--- start of MATERIAL TO PROCESS ---

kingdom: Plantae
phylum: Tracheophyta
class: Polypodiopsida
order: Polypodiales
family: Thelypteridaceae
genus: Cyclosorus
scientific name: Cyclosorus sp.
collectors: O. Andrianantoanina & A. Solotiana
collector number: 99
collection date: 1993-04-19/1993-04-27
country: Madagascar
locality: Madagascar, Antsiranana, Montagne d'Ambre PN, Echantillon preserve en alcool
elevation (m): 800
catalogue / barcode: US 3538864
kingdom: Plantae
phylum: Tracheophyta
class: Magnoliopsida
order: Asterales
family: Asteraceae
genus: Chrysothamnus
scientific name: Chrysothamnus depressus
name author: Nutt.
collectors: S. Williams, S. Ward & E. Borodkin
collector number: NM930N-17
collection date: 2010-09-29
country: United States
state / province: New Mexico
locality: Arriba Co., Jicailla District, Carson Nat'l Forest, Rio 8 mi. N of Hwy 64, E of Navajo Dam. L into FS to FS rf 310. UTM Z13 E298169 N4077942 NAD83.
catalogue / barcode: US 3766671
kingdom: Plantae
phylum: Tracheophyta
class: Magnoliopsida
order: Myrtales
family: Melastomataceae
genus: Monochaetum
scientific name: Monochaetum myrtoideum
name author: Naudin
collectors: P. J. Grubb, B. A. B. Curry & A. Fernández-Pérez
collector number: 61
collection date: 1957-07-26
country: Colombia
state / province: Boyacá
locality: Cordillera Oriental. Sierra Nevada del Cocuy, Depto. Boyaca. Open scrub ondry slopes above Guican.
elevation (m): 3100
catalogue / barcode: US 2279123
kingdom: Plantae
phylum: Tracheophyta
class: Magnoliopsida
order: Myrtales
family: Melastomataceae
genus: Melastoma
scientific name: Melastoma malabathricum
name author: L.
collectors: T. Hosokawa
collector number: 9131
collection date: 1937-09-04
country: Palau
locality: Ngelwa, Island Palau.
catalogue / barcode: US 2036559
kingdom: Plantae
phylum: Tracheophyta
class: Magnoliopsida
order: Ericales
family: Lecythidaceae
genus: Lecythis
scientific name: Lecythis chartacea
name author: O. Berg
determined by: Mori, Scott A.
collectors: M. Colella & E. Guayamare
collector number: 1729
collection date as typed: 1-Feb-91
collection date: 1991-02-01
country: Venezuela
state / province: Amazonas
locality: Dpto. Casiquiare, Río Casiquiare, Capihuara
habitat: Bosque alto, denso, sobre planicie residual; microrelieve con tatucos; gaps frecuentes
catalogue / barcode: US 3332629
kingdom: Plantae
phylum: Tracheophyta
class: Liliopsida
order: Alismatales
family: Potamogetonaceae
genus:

--- end of MATERIAL TO PROCESS ---

STATED TASK: Please express the listing as a Markdown table with the columns Row and Line, numbering each line and leaving out blank lines. Start with the first line of the listing and go on through the line containing "collectors: M. Colella & E. Guayamare".

COMPLETE OUTPUT:
| Row | Line |
|---|---|
| 1 | kingdom: Plantae |
| 2 | phylum: Tracheophyta |
| 3 | class: Polypodiopsida |
| 4 | order: Polypodiales |
| 5 | family: Thelypteridaceae |
| 6 | genus: Cyclosorus |
| 7 | scientific name: Cyclosorus sp. |
| 8 | collectors: O. Andrianantoanina & A. Solotiana |
| 9 | collector number: 99 |
| 10 | collection date: 1993-04-19/1993-04-27 |
| 11 | country: Madagascar |
| 12 | locality: Madagascar, Antsiranana, Montagne d'Ambre PN, Echantillon preserve en alcool |
| 13 | elevation (m): 800 |
| 14 | catalogue / barcode: US 3538864 |
| 15 | kingdom: Plantae |
| 16 | phylum: Tracheophyta |
| 17 | class: Magnoliopsida |
| 18 | order: Asterales |
| 19 | family: Asteraceae |
| 20 | genus: Chrysothamnus |
| 21 | scientific name: Chrysothamnus depressus |
| 22 | name author: Nutt. |
| 23 | collectors: S. Williams, S. Ward & E. Borodkin |
| 24 | collector number: NM930N-17 |
| 25 | collection date: 2010-09-29 |
| 26 | country: United States |
| 27 | state / province: New Mexico |
| 28 | locality: Arriba Co., Jicailla District, Carson Nat'l Forest, Rio 8 mi. N of Hwy 64, E of Navajo Dam. L into FS to FS rf 310. UTM Z13 E298169 N4077942 NAD83. |
| 29 | catalogue / barcode: US 3766671 |
| 30 | kingdom: Plantae |
| 31 | phylum: Tracheophyta |
| 32 | class: Magnoliopsida |
| 33 | order: Myrtales |
| 34 | family: Melastomataceae |
| 35 | genus: Monochaetum |
| 36 | scientific name: Monochaetum myrtoideum |
| 37 | name author: Naudin |
| 38 | collectors: P. J. Grubb, B. A. B. Curry & A. Fernández-Pérez |
| 39 | collector number: 61 |
| 40 | collection date: 1957-07-26 |
| 41 | country: Colombia |
| 42 | state / province: Boyacá |
| 43 | locality: Cordillera Oriental. Sierra Nevada del Cocuy, Depto. Boyaca. Open scrub ondry slopes above Guican. |
| 44 | elevation (m): 3100 |
| 45 | catalogue / barcode: US 2279123 |
| 46 | kingdom: Plantae |
| 47 | phylum: Tracheophyta |
| 48 | class: Magnoliopsida |
| 49 | order: Myrtales |
| 50 | family: Melastomataceae |
| 51 | genus: Melastoma |
| 52 | scientific name: Melastoma malabathricum |
| 53 | name author: L. |
| 54 | collectors: T. Hosokawa |
| 55 | collector number: 9131 |
| 56 | collection date: 1937-09-04 |
| 57 | country: Palau |
| 58 | locality: Ngelwa, Island Palau. |
| 59 | catalogue / barcode: US 2036559 |
| 60 | kingdom: Plantae |
| 61 | phylum: Tracheophyta |
| 62 | class: Magnoliopsida |
| 63 | order: Ericales |
| 64 | family: Lecythidaceae |
| 65 | genus: Lecythis |
| 66 | scientific name: Lecythis chartacea |
| 67 | name author: O. Berg |
| 68 | determined by: Mori, Scott A. |
| 69 | collectors: M. Colella & E. Guayamare |